═══ Information supplied ═══

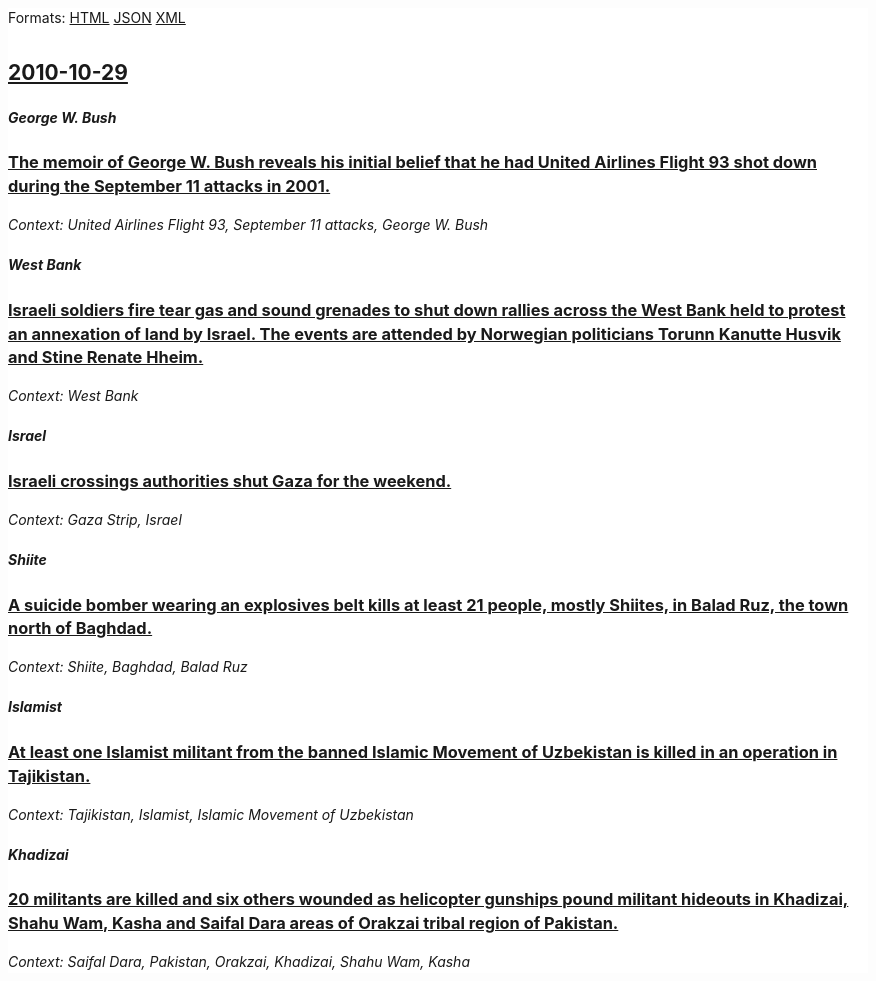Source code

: 
Formats: [HTML](2010/10/29/index.html)  [JSON](2010/10/29/index.json)  [XML](2010/10/29/index.xml)  

## [2010-10-29](/news/2010/10/29/index.md)

##### George W. Bush
### [The memoir of George W. Bush reveals his initial belief that he had United Airlines Flight 93 shot down during the September 11 attacks in 2001. ](/news/2010/10/29/the-memoir-of-george-w-bush-reveals-his-initial-belief-that-he-had-united-airlines-flight-93-shot-down-during-the-september-11-attacks-in-2.md)
_Context: United Airlines Flight 93, September 11 attacks, George W. Bush_

##### West Bank
### [Israeli soldiers fire tear gas and sound grenades to shut down rallies across the West Bank held to protest an annexation of land by Israel. The events are attended by Norwegian politicians Torunn Kanutte Husvik and Stine Renate Hheim. ](/news/2010/10/29/israeli-soldiers-fire-tear-gas-and-sound-grenades-to-shut-down-rallies-across-the-west-bank-held-to-protest-an-annexation-of-land-by-israel.md)
_Context: West Bank_

##### Israel
### [Israeli crossings authorities shut Gaza for the weekend. ](/news/2010/10/29/israeli-crossings-authorities-shut-gaza-for-the-weekend.md)
_Context: Gaza Strip, Israel_

##### Shiite
### [A suicide bomber wearing an explosives belt kills at least 21 people, mostly Shiites, in Balad Ruz, the town north of Baghdad. ](/news/2010/10/29/a-suicide-bomber-wearing-an-explosives-belt-kills-at-least-21-people-mostly-shiites-in-balad-ruz-the-town-north-of-baghdad.md)
_Context: Shiite, Baghdad, Balad Ruz_

##### Islamist
### [At least one Islamist militant from the banned Islamic Movement of Uzbekistan is killed in an operation in Tajikistan. ](/news/2010/10/29/at-least-one-islamist-militant-from-the-banned-islamic-movement-of-uzbekistan-is-killed-in-an-operation-in-tajikistan.md)
_Context: Tajikistan, Islamist, Islamic Movement of Uzbekistan_

##### Khadizai
### [20 militants are killed and six others wounded as helicopter gunships pound militant hideouts in Khadizai, Shahu Wam, Kasha and Saifal Dara areas of Orakzai tribal region of Pakistan. ](/news/2010/10/29/20-militants-are-killed-and-six-others-wounded-as-helicopter-gunships-pound-militant-hideouts-in-khadizai-shahu-wam-kasha-and-saifal-dara.md)
_Context: Saifal Dara, Pakistan, Orakzai, Khadizai, Shahu Wam, Kasha_
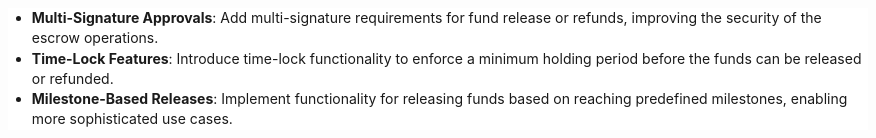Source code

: - **Multi-Signature Approvals**: Add multi-signature requirements for fund release or refunds, improving the security of the escrow operations.
- **Time-Lock Features**: Introduce time-lock functionality to enforce a minimum holding period before the funds can be released or refunded.
- **Milestone-Based Releases**: Implement functionality for releasing funds based on reaching predefined milestones, enabling more sophisticated use cases.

═══

## Instructions for the task
In the copy, every entry appears exactly as written above and no picture appears.

## Solved exercise
Source code

: 
Formats: [HTML](2010/10/29/index.html)  [JSON](2010/10/29/index.json)  [XML](2010/10/29/index.xml)  

## [2010-10-29](/news/2010/10/29/index.md)

##### George W. Bush
### [The memoir of George W. Bush reveals his initial belief that he had United Airlines Flight 93 shot down during the September 11 attacks in 2001. ](/news/2010/10/29/the-memoir-of-george-w-bush-reveals-his-initial-belief-that-he-had-united-airlines-flight-93-shot-down-during-the-september-11-attacks-in-2.md)
_Context: United Airlines Flight 93, September 11 attacks, George W. Bush_

##### West Bank
### [Israeli soldiers fire tear gas and sound grenades to shut down rallies across the West Bank held to protest an annexation of land by Israel. The events are attended by Norwegian politicians Torunn Kanutte Husvik and Stine Renate Hheim. ](/news/2010/10/29/israeli-soldiers-fire-tear-gas-and-sound-grenades-to-shut-down-rallies-across-the-west-bank-held-to-protest-an-annexation-of-land-by-israel.md)
_Context: West Bank_

##### Israel
### [Israeli crossings authorities shut Gaza for the weekend. ](/news/2010/10/29/israeli-crossings-authorities-shut-gaza-for-the-weekend.md)
_Context: Gaza Strip, Israel_

##### Shiite
### [A suicide bomber wearing an explosives belt kills at least 21 people, mostly Shiites, in Balad Ruz, the town north of Baghdad. ](/news/2010/10/29/a-suicide-bomber-wearing-an-explosives-belt-kills-at-least-21-people-mostly-shiites-in-balad-ruz-the-town-north-of-baghdad.md)
_Context: Shiite, Baghdad, Balad Ruz_

##### Islamist
### [At least one Islamist militant from the banned Islamic Movement of Uzbekistan is killed in an operation in Tajikistan. ](/news/2010/10/29/at-least-one-islamist-militant-from-the-banned-islamic-movement-of-uzbekistan-is-killed-in-an-operation-in-tajikistan.md)
_Context: Tajikistan, Islamist, Islamic Movement of Uzbekistan_

##### Khadizai
### [20 militants are killed and six others wounded as helicopter gunships pound militant hideouts in Khadizai, Shahu Wam, Kasha and Saifal Dara areas of Orakzai tribal region of Pakistan. ](/news/2010/10/29/20-militants-are-killed-and-six-others-wounded-as-helicopter-gunships-pound-militant-hideouts-in-khadizai-shahu-wam-kasha-and-saifal-dara.md)
_Context: Saifal Dara, Pakistan, Orakzai, Khadizai, Shahu Wam, Kasha_
Source code

: - **Multi-Signature Approvals**: Add multi-signature requirements for fund release or refunds, improving the security of the escrow operations.
- **Time-Lock Features**: Introduce time-lock functionality to enforce a minimum holding period before the funds can be released or refunded.
- **Milestone-Based Releases**: Implement functionality for releasing funds based on reaching predefined milestones, enabling more sophisticated use cases.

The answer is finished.